Required action: Where the data below has the string "может", return the whole line.

(Stored data entries)
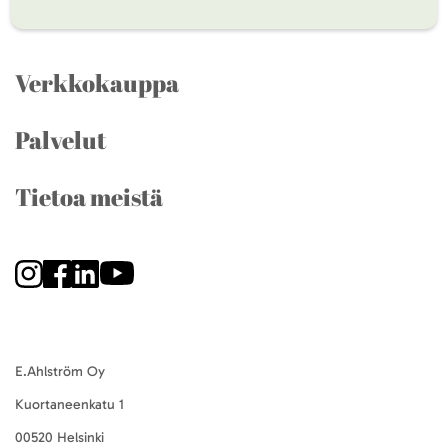
Verkkokauppa
Palvelut
Tietoa meistä
E.Ahlström Oy
Kuortaneenkatu 1
00520 Helsinki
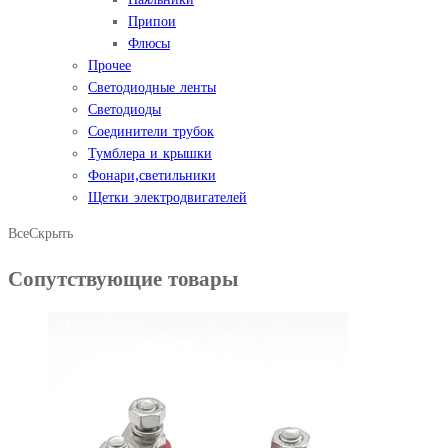
Припои
Флюсы
Прочее
Светодиодные ленты
Светодиоды
Соединители трубок
Тумблера и крышки
Фонари,светильники
Щетки электродвигателей
Все
Скрыть
Сопутствующие товары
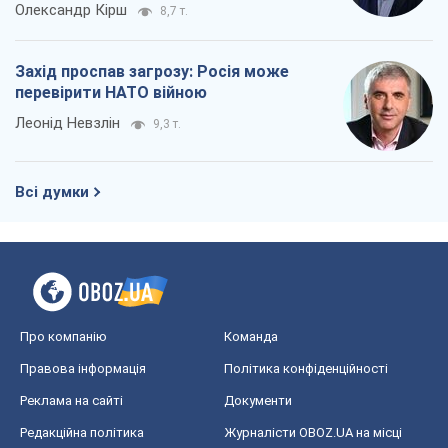
Про компанію
Команда
Правова інформація
Політика конфіденційності
Реклама на сайті
Документи
Редакційна політика
Журналісти OBOZ.UA на місці
подій
OBOZ.UA
Політика
Світ
Розслідування
Блоги
Суспільство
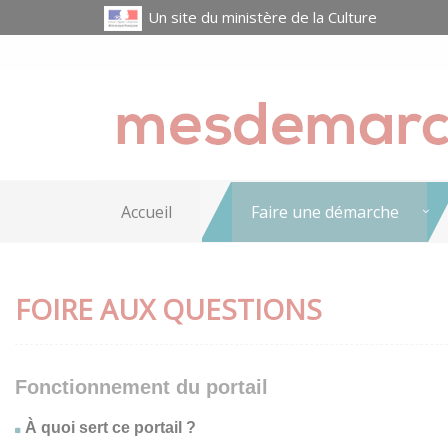
Un site du ministère de la Culture
Accueil
Faire une démarche
FOIRE AUX QUESTIONS
Fonctionnement du portail
À quoi sert ce portail ?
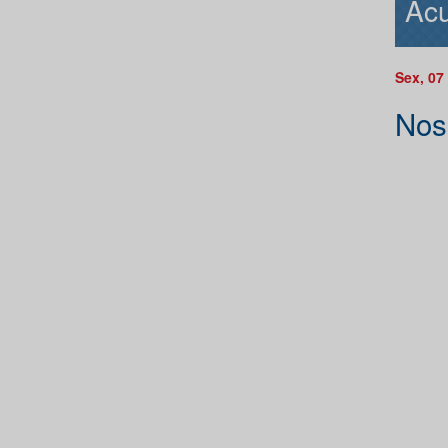
Acu
Sex, 07
Nos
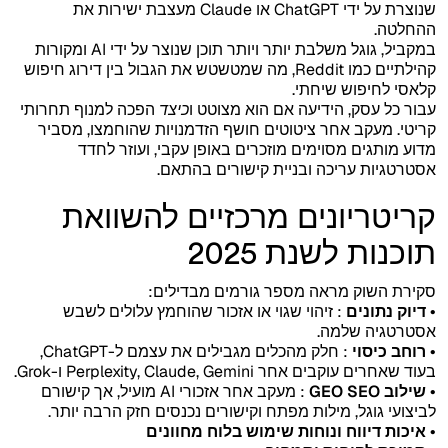
שנוצרת על ידי ChatGPT או Claude מעצבת ישירות את
ההחלטה.
במקביל, גוגל משלבת יותר ויותר תוכן שנוצר על ידי AI ומקורות
קהילתיים כמו Reddit, מה שמטשטש את הגבול בין דירוג חיפוש
קלאסי לחיפוש שיחתי.
עבור כל עסק, הידיעה אם הוא מצוטט ו
כיצד
הפכה למנוף תחרותי
קריטי. מעקב אחר ציטוטים חושף הזדמנויות שהוחמצו, מסביר
מדוע מותגים מסוימים מוזכרים באופן עקבי, ועוזר לחדד
אסטרטגיות עריכה ובניית קישורים בהתאם.
קריטריונים מרכזיים להשוואת
תוכנות לשנת 2025
סקירת השוק מראה מספר גורמים מבדילים:
• דיוק נתונים
: זיהוי שגוי או אזכור שהוחמץ עלולים לשבש
אסטרטגיה שלמה.
• רוחב כיסוי
: חלק מהכלים מגבילים את עצמם ל-ChatGPT,
בעוד שאחרים עוקבים אחר Perplexity, Claude, Gemini ו-Grok.
• שילוב GEO SEO
: מעקב אחר אזכורי AI מועיל, אך קישורם
לביצועי גוגל, מילות מפתח וקישורים נכנסים חזק הרבה יותר.
• איכות דיווח ונוחות שימוש בלוח מחוונים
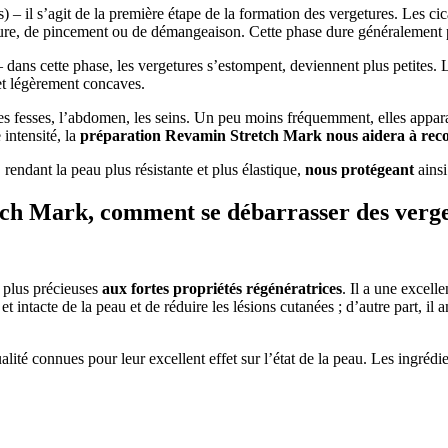
 – il s’agit de la première étape de la formation des vergetures. Les cica
ure, de pincement ou de démangeaison. Cette phase dure généralement p
 dans cette phase, les vergetures s’estompent, deviennent plus petites.
et légèrement concaves.
les fesses, l’abdomen, les seins. Un peu moins fréquemment, elles appara
 intensité, la
préparation Revamin Stretch Mark nous aidera à reco
, rendant la peau plus résistante et plus élastique,
nous protégeant
ains
ch Mark, comment se débarrasser des vergetu
s plus précieuses
aux fortes propriétés régénératrices
. Il a une excelle
e et intacte de la peau et de réduire les lésions cutanées ; d’autre part, i
alité connues pour leur excellent effet sur l’état de la peau. Les ingréd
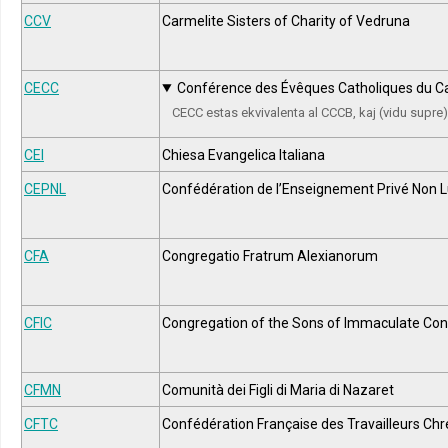
CCV
Carmelite Sisters of Charity of Vedruna
CECC
Conférence des Évêques Catholiques du 
CECC estas ekvivalenta al CCCB, kaj (vidu supre)
CEI
Chiesa Evangelica Italiana
CEPNL
Confédération de l’Enseignement Privé Non L
CFA
Congregatio Fratrum Alexianorum
CFIC
Congregation of the Sons of Immaculate Con
CFMN
Comunità dei Figli di Maria di Nazaret
CFTC
Confédération Française des Travailleurs Chré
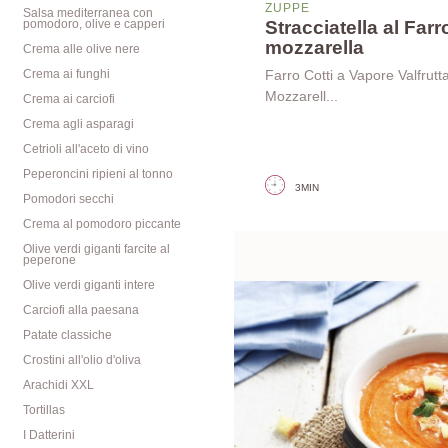
ZUPPE
Salsa mediterranea con
Stracciatella al Farr
pomodoro, olive e capperi
mozzarella
Crema alle olive nere
Crema ai funghi
Farro Cotti a Vapore Valfrutt
Mozzarell...
Crema ai carciofi
Crema agli asparagi
Cetrioli all'aceto di vino
Peperoncini ripieni al tonno
3MIN
Pomodori secchi
Crema al pomodoro piccante
Olive verdi giganti farcite al
peperone
Olive verdi giganti intere
Carciofi alla paesana
Patate classiche
Crostini all'olio d'oliva
Arachidi XXL
Tortillas
I Datterini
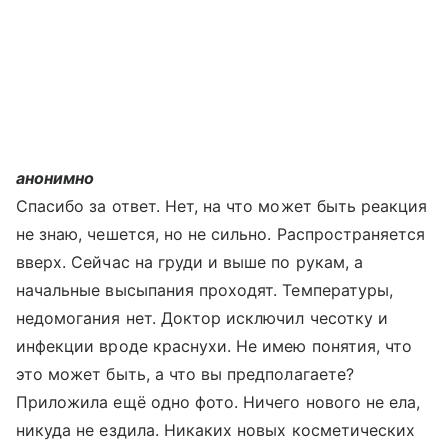
анонимно
Спасибо за ответ. Нет, на что может быть реакция
не знаю, чешется, но не сильно. Распространяется
вверх. Сейчас на груди и выше по рукам, а
начальные высыпания проходят. Температуры,
недомогания нет. Доктор исключил чесотку и
инфекции вроде краснухи. Не имею понятия, что
это может быть, а что вы предполагаете?
Приложила ещё одно фото. Ничего нового не ела,
никуда не ездила. Никаких новых косметических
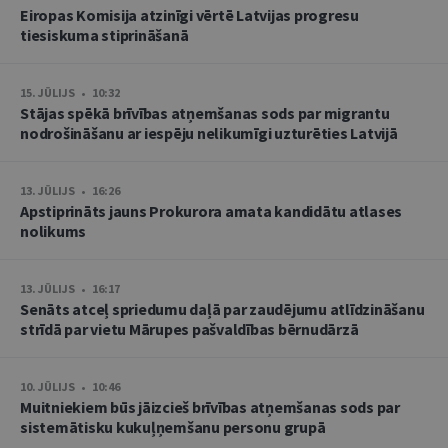
Eiropas Komisija atzinīgi vērtē Latvijas progresu
tiesiskuma stiprināšanā
15. JŪLIJS • 10:32
Stājas spēkā brīvības atņemšanas sods par migrantu
nodrošināšanu ar iespēju nelikumīgi uzturēties Latvijā
13. JŪLIJS • 16:26
Apstiprināts jauns Prokurora amata kandidātu atlases
nolikums
13. JŪLIJS • 16:17
Senāts atceļ spriedumu daļā par zaudējumu atlīdzināšanu
strīdā par vietu Mārupes pašvaldības bērnudārzā
10. JŪLIJS • 10:46
Muitniekiem būs jāizcieš brīvības atņemšanas sods par
sistemātisku kukuļņemšanu personu grupā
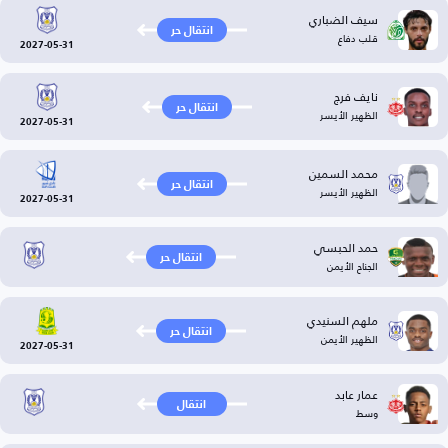
سيف الضباري
انتقال حر
قلب دفاع
2027-05-31
نايف فرج
انتقال حر
الظهير الأيسر
2027-05-31
محمد السمين
انتقال حر
الظهير الأيسر
2027-05-31
حمد الحبسي
انتقال حر
الجناح الأيمن
ملهم السنيدي
انتقال حر
الظهير الأيمن
2027-05-31
عمار عابد
انتقال
وسط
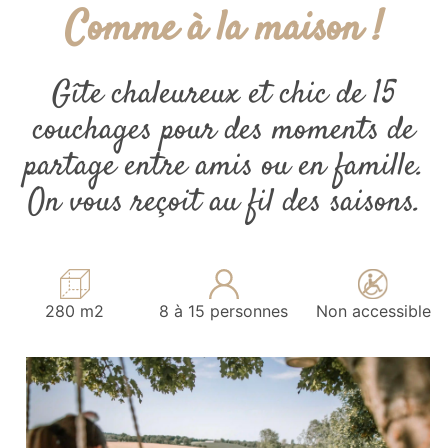
Comme à la maison !
Gîte chaleureux et chic de 15
couchages pour des moments de
partage entre amis ou en famille.
On vous reçoit au fil des saisons.
280 m2
8 à 15 personnes
Non accessible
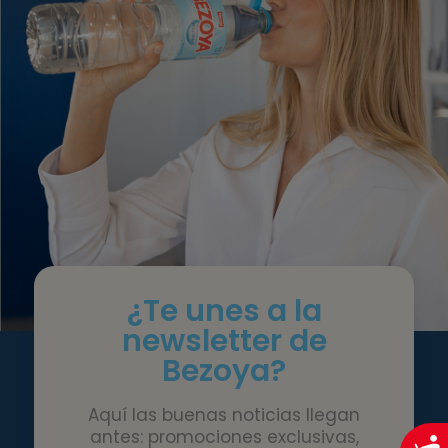
¿Te unes a la
newsletter de
Bezoya?
Aquí las buenas noticias llegan
antes: promociones exclusivas,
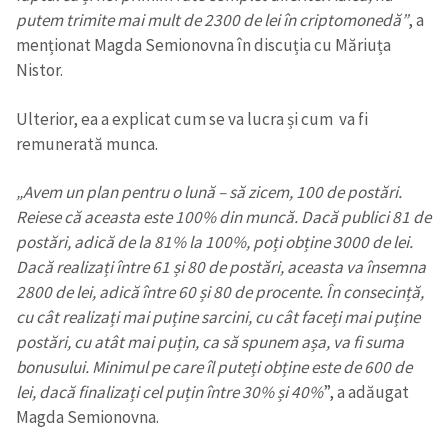
putem trimite mai mult de 2300 de lei în criptomonedă”
, a
menționat Magda Semionovna în discuția cu Măriuța
Nistor.
Ulterior, ea a explicat cum se va lucra și cum va fi
remunerată munca.
„Avem un plan pentru o lună – să zicem, 100 de postări.
Reiese că aceasta este 100% din muncă. Dacă publici 81 de
postări, adică de la 81% la 100%, poți obține 3000 de lei.
Dacă realizați între 61 și 80 de postări, aceasta va însemna
2800 de lei, adică între 60 și 80 de procente. În consecință,
cu cât realizați mai puține sarcini, cu cât faceți mai puține
postări, cu atât mai puțin, ca să spunem așa, va fi suma
bonusului. Minimul pe care îl puteți obține este de 600 de
lei, dacă finalizați cel puțin între 30% și 40%
”, a adăugat
Magda Semionovna.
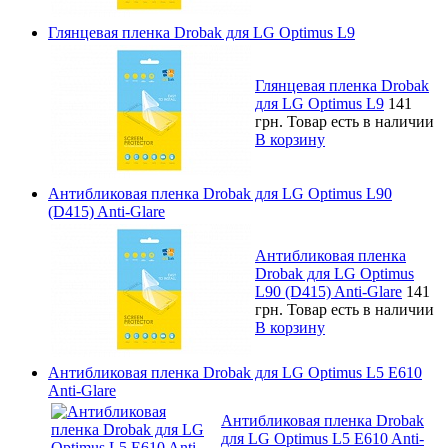
Глянцевая пленка Drobak для LG Optimus L9
Глянцевая пленка Drobak
для LG Optimus L9
141
грн.
Товар есть в наличии
В корзину
Антибликовая пленка Drobak для LG Optimus L90
(D415) Anti-Glare
Антибликовая пленка
Drobak для LG Optimus
L90 (D415) Anti-Glare
141
грн.
Товар есть в наличии
В корзину
Антибликовая пленка Drobak для LG Optimus L5 E610
Anti-Glare
Антибликовая пленка Drobak
для LG Optimus L5 E610 Anti-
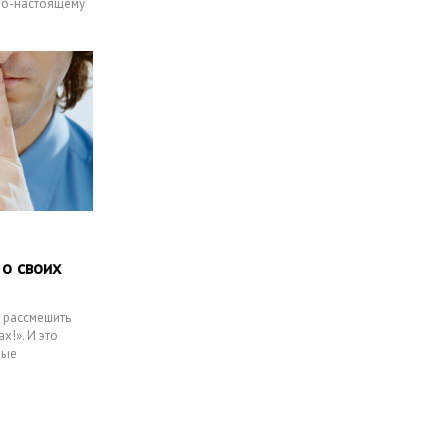
по-настоящему
 о своих
ь рассмешить
х!». И это
мые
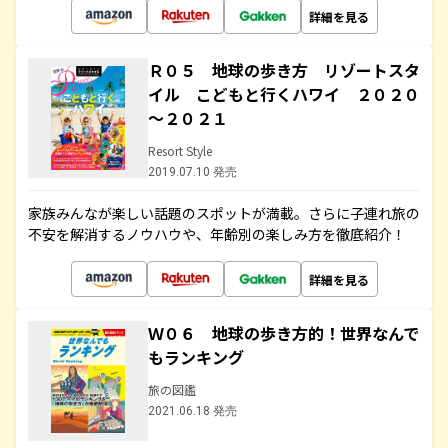
詳細を見る
Ｒ０５ 地球の歩き方 リゾートスタ
イル こどもと行くハワイ ２０２０
～２０２１
Resort Style
2019.07.10 発売
家族みんなが楽しい話題のスポットが満載。さらに子連れ旅の
不安を解消するノウハウや、年齢別の楽しみ方を徹底紹介！
詳細を見る
Ｗ０６ 地球の歩き方的！世界なんで
もランキング
旅の図鑑
2021.06.18 発売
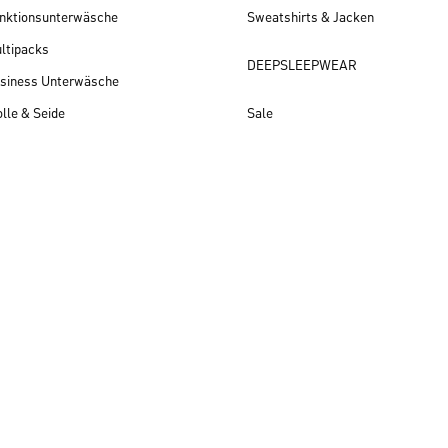
nktionsunterwäsche
Sweatshirts & Jacken
ltipacks
DEEPSLEEPWEAR
siness Unterwäsche
lle & Seide
Sale
Herren Neuheiten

Written answer:
Спасибо за ответ. Нет, на что может быть реакция
это может быть, а что вы предполагаете?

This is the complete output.